(Exercise text):
((
Another highly specific competitive inhibitor of c-Met, capmatinib, was evaluated for safety and efficacy in HCC patients with tumors showing MET dysregulation who had not received prior systemic therapy. Notably, the criteria for c-Met positivity were modified midway through the study in light of preliminary data indicating that high c-Met protein expression and increased MET gene copy number predicted response to capmatinib. The phase II, open-label, single-arm, multicenter study was conducted across the Asia-Pacific region. Unfortunately, study enrollment was prematurely halted due to challenges in identifying eligible patients. The primary endpoint of time to progression was not analyzed due to a limited sample size (50).
A dual inhibitor of c-Met and VEGF, golvatinib, exhibited strong inhibition of tumor growth and angiogenesis in xenograft models (51). The combination of golvatinib with sorafenib was evaluated in comparison to sorafenib monotherapy for patients with advanced or metastatic HCC in an open-label, randomized phase Ib/II study that completed accrual in 2015 (NCT01271504). Phase I results reported partial response (PR) in two patients and stable disease in three patients out of 13 patients enrolled at two dose levels (52). Further studies for golvatinib in HCC have not been undertaken.
))
(Excerpted data):
((
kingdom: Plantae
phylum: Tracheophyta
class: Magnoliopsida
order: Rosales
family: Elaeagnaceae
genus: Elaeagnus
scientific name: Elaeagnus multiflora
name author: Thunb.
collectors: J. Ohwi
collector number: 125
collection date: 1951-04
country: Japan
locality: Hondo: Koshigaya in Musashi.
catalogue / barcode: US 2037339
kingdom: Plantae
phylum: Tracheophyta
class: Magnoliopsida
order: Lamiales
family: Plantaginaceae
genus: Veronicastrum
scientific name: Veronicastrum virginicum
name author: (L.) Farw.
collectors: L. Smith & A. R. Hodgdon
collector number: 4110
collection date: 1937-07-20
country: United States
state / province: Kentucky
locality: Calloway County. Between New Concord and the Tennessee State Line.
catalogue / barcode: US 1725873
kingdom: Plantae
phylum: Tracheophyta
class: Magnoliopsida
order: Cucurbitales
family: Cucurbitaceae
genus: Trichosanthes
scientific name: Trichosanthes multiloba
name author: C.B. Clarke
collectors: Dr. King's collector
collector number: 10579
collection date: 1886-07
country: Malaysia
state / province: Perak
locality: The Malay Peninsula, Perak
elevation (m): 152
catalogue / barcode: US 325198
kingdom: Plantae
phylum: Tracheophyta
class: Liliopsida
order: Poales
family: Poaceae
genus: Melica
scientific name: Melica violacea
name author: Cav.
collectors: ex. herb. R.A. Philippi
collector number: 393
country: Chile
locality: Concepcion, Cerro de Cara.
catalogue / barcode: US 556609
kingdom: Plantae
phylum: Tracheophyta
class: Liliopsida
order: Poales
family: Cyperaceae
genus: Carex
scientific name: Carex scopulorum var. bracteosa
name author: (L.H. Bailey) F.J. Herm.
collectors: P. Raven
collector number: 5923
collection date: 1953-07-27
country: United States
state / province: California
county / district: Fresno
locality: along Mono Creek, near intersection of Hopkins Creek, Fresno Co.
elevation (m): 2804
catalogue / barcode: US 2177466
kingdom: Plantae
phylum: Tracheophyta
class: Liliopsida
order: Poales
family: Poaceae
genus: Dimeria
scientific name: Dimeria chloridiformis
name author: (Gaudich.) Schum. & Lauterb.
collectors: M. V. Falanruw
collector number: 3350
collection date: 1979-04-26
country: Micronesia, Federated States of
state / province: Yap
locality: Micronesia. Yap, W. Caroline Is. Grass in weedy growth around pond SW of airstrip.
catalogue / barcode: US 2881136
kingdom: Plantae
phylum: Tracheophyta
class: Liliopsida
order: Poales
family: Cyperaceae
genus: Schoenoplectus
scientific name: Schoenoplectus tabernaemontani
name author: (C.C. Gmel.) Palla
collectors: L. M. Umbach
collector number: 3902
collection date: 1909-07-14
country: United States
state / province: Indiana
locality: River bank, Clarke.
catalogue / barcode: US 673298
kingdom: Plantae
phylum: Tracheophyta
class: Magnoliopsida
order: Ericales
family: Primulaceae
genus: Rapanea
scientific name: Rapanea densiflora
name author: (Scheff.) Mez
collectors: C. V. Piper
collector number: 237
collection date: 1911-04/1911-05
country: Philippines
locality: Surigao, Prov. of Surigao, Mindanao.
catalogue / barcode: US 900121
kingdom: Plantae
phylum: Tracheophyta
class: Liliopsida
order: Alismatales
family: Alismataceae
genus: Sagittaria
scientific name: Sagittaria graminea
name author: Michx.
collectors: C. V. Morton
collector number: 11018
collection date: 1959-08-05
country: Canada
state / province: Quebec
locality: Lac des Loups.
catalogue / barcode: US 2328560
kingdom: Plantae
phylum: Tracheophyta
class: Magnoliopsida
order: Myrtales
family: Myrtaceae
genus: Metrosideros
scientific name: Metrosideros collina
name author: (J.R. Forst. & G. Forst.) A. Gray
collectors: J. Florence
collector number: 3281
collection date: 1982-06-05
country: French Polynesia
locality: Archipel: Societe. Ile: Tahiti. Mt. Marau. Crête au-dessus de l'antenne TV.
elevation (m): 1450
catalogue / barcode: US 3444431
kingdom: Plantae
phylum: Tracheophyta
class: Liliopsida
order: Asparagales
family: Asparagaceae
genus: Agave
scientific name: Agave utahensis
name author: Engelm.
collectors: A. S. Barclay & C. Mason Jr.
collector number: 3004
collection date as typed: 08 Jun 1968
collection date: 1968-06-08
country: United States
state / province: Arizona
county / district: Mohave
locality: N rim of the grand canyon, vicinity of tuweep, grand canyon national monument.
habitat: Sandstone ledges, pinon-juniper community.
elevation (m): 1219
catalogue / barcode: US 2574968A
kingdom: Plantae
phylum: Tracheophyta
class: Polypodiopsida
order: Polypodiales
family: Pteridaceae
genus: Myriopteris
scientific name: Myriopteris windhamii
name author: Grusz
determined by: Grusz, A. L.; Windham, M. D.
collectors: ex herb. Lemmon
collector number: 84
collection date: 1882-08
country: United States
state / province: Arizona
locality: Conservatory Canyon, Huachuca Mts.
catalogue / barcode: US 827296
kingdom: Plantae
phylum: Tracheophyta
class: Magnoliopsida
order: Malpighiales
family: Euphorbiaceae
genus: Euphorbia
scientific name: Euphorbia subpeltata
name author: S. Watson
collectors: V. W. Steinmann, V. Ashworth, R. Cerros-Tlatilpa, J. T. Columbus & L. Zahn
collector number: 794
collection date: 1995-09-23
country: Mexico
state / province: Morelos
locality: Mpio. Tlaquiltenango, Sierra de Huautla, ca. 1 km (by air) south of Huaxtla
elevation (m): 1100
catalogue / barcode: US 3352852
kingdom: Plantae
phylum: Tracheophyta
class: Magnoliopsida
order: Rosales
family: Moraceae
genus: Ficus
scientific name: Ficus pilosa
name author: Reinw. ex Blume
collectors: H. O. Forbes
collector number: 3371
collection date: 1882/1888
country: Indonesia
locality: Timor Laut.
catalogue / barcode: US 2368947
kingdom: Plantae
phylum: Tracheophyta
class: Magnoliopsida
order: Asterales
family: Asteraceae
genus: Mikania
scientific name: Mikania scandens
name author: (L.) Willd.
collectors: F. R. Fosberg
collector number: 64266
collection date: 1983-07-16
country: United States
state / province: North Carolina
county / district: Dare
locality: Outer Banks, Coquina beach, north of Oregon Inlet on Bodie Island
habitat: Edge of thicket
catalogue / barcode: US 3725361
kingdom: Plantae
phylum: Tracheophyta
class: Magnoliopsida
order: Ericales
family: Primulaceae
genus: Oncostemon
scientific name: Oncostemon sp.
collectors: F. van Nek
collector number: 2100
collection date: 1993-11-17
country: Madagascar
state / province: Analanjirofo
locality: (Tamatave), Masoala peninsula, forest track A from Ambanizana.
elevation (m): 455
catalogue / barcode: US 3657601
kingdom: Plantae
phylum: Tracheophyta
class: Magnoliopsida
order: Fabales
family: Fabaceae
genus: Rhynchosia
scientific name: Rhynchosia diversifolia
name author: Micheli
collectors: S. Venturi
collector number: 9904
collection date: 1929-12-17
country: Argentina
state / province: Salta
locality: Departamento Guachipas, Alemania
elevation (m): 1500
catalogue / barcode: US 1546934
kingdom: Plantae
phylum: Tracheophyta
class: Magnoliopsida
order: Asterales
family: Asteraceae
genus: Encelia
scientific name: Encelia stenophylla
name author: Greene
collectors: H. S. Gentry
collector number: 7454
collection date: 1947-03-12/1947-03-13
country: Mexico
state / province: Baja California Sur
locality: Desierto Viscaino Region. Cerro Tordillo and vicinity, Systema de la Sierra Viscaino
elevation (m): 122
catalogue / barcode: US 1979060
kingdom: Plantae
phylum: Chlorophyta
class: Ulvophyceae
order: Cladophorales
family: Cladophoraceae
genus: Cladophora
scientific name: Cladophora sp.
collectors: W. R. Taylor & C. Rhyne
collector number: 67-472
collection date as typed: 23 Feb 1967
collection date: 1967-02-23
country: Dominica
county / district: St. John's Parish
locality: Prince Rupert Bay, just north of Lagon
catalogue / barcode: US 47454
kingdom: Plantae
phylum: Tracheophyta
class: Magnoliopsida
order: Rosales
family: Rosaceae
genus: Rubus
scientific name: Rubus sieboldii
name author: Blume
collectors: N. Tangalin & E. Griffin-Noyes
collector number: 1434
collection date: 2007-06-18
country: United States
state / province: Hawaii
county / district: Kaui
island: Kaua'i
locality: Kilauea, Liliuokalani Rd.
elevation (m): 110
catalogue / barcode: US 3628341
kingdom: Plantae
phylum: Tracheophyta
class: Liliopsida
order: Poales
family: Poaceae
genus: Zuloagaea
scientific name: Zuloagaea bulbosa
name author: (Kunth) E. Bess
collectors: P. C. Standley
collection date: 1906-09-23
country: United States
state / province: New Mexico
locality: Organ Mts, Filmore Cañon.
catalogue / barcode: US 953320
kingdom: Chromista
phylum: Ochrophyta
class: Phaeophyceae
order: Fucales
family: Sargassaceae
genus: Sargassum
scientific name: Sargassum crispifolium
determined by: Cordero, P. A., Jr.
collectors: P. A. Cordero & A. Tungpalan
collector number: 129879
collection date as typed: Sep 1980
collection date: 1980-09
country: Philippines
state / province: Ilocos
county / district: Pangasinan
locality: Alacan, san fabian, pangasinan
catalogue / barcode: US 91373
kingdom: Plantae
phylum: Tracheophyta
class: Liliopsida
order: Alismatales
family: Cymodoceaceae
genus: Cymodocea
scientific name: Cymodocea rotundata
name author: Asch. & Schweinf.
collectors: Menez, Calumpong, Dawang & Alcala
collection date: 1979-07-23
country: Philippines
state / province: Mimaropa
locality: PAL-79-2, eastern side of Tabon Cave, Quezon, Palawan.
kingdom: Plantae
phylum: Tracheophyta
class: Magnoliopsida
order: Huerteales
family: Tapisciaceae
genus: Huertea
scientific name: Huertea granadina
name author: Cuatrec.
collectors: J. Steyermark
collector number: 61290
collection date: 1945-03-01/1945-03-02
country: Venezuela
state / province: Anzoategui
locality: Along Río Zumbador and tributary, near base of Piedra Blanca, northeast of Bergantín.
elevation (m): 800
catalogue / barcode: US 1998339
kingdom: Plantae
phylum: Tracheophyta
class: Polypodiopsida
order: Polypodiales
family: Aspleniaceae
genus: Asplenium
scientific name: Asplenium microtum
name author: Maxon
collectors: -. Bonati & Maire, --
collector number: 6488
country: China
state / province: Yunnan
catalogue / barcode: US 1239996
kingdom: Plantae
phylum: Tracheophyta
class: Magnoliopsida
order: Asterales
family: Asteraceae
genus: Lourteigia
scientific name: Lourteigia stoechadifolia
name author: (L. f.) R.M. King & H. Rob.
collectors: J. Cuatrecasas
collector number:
))
(Exercises):
A) According to the passage on c-Met inhibitors, in what region was the capmatinib study conducted?
B) Rewrite the passage on c-Met inhibitors from "Another highly specific" up to and including "sample size (50).", replacing "Unfortunately" with "Regrettably".
The rows are not needed for any of this work.

(Responses by task):
A) It was conducted across the Asia-Pacific region.

B)
Another highly specific competitive inhibitor of c-Met, capmatinib, was evaluated for safety and efficacy in HCC patients with tumors showing MET dysregulation who had not received prior systemic therapy. Notably, the criteria for c-Met positivity were modified midway through the study in light of preliminary data indicating that high c-Met protein expression and increased MET gene copy number predicted response to capmatinib. The phase II, open-label, single-arm, multicenter study was conducted across the Asia-Pacific region. Regrettably, study enrollment was prematurely halted due to challenges in identifying eligible patients. The primary endpoint of time to progression was not analyzed due to a limited sample size (50).